# [PAGE EXTRACT]
───

In 2020, I was in my graduate year as an enrolled nurse at a private hospital in metropolitan Melbourne. I was working on the general surgical ward when a call came out for nurses to go to a specific ward as they were bringing in COVID-19 patients. I volunteered.
My adrenaline was pumping when I arrived. It was chaos. There was a sea of healthcare professionals hurrying around, talking, retrieving equipment, donning PPE. There was a focussed energy, a heightened sense of urgency. I felt completely lost. I had no idea what to do and I was scared. I was allocated to the Red Zone where there were COVID-positive patients whom the government had recently retrieved from aged care facilities.
I was given no handover because the ambulance crew had not been given one when they had collected their patients. I had a few folders with names, but no idea which folders matched which patients.
I was shaking as I donned all the PPE.
It was hard to see.
It was hard to breathe.
I remember feeling that I was about to walk into an area that was highly infectious, that the air would be different.
When I finally stepped over the red line on the floor, I felt acutely present. I could hear my breathing, feel the scrunching noise of my gown, the claustrophobia of gloves, mask and shield on my face. The sweat starting to build up inside those layers.
That first day, most patients I cared for had dementia as well as COVID. I explained to them everything I was doing—washing, pad changes, turning, feeding—but I often didn’t get a response because most of them were non-verbal. I talked anyway. Held their hand. Made lots of eye contact. If this was my loved one, this is how I would want them to be treated.
I spoke to a son on the phone and put it on speaker for his mum to hear his voice while he spoke to her. I told the son, ‘Your mum is in good hands, we will take care of her.’ I could hear him crying. She died the next day.

───

# [LISTED ENTRIES]
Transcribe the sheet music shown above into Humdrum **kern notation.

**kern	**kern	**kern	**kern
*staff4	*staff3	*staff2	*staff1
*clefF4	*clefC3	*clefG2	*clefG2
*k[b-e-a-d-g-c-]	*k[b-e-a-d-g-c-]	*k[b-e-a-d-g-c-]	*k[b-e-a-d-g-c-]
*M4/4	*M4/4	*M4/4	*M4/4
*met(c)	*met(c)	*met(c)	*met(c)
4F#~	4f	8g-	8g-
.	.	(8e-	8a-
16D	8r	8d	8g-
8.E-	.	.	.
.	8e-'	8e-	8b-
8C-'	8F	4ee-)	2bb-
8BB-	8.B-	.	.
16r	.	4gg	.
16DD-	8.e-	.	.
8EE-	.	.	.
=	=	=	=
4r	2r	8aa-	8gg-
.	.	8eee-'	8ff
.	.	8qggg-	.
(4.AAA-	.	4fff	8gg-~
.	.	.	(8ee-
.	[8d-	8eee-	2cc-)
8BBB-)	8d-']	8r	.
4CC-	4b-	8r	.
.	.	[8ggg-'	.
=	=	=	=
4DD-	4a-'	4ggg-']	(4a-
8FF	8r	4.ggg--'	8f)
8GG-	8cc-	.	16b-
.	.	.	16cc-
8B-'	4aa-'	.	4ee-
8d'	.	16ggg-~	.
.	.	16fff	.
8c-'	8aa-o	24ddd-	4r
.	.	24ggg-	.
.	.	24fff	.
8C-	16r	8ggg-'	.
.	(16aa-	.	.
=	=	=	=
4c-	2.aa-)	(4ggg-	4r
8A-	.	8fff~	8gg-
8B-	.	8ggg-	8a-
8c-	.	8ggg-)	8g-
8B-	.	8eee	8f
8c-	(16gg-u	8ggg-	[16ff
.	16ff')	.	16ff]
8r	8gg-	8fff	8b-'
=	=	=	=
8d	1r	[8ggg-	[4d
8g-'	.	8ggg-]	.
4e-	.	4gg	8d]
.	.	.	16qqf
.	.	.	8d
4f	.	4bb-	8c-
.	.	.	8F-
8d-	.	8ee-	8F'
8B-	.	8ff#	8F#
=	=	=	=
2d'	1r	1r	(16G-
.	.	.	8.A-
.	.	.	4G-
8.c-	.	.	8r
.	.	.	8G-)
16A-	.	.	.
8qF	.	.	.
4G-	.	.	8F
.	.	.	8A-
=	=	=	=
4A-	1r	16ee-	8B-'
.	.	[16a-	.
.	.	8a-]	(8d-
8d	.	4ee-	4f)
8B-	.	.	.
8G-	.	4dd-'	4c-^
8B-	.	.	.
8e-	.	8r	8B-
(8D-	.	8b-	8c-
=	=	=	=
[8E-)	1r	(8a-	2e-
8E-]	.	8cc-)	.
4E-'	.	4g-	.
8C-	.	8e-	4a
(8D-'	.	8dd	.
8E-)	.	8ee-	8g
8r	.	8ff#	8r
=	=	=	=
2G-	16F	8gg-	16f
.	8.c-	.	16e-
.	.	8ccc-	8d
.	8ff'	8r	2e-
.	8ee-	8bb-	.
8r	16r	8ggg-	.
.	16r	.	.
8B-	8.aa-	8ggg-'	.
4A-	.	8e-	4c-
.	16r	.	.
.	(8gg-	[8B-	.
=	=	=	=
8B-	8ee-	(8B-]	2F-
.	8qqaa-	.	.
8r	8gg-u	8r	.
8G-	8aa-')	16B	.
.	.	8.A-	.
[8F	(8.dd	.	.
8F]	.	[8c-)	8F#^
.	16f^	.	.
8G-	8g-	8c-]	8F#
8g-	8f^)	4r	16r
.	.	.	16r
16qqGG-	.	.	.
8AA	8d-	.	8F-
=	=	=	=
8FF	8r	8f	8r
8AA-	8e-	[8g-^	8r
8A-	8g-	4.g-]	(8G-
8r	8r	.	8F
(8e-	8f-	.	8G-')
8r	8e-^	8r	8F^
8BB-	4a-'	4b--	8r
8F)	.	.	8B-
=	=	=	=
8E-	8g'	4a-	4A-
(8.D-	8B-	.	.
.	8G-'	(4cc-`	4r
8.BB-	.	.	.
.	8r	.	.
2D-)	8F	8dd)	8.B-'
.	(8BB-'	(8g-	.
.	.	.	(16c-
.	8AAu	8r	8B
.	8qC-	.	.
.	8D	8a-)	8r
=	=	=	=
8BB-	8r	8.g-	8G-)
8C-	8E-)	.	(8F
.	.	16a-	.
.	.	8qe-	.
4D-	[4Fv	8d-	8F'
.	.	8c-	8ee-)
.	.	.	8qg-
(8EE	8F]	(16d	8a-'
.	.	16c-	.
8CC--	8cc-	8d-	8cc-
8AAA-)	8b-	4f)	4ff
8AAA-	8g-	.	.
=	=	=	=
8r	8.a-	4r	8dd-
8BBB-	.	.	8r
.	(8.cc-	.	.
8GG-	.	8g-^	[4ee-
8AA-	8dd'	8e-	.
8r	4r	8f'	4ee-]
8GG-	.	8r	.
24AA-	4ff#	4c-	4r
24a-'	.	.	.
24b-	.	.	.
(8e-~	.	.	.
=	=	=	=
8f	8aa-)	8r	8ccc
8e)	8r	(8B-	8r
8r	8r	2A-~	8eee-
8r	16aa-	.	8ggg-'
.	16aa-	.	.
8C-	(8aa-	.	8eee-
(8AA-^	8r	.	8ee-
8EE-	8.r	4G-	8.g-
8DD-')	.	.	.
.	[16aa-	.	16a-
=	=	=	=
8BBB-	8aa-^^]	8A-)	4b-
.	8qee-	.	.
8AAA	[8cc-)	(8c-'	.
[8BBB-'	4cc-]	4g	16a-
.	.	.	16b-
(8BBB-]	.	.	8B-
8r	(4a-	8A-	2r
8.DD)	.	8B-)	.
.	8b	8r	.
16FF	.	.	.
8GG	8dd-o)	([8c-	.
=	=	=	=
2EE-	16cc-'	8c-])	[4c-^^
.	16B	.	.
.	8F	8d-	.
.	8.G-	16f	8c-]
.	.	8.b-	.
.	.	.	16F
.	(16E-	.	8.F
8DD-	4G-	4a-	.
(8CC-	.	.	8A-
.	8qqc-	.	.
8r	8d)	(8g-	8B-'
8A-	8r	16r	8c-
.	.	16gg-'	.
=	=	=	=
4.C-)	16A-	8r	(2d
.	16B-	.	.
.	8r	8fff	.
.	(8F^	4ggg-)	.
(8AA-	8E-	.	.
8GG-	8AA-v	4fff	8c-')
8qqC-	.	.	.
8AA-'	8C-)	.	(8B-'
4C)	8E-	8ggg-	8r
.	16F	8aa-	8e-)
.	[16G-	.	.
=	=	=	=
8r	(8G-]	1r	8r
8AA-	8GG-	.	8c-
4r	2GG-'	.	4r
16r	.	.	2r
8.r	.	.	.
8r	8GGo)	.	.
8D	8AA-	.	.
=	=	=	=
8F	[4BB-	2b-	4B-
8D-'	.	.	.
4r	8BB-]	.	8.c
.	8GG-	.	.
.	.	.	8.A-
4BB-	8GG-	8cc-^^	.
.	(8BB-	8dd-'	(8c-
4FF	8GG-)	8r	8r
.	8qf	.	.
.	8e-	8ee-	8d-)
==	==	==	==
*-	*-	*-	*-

───

# [WHAT YOU HAVE TO DO]
In the COVID-19 ward account, translate this sentence into Spanish: "When I finally stepped over the red line on the floor, I felt acutely present." The rows have no connection to the account of nursing on a COVID-19 ward.

# [WRITTEN ANSWER]
Cuando por fin crucé la línea roja del suelo, me sentí intensamente presente.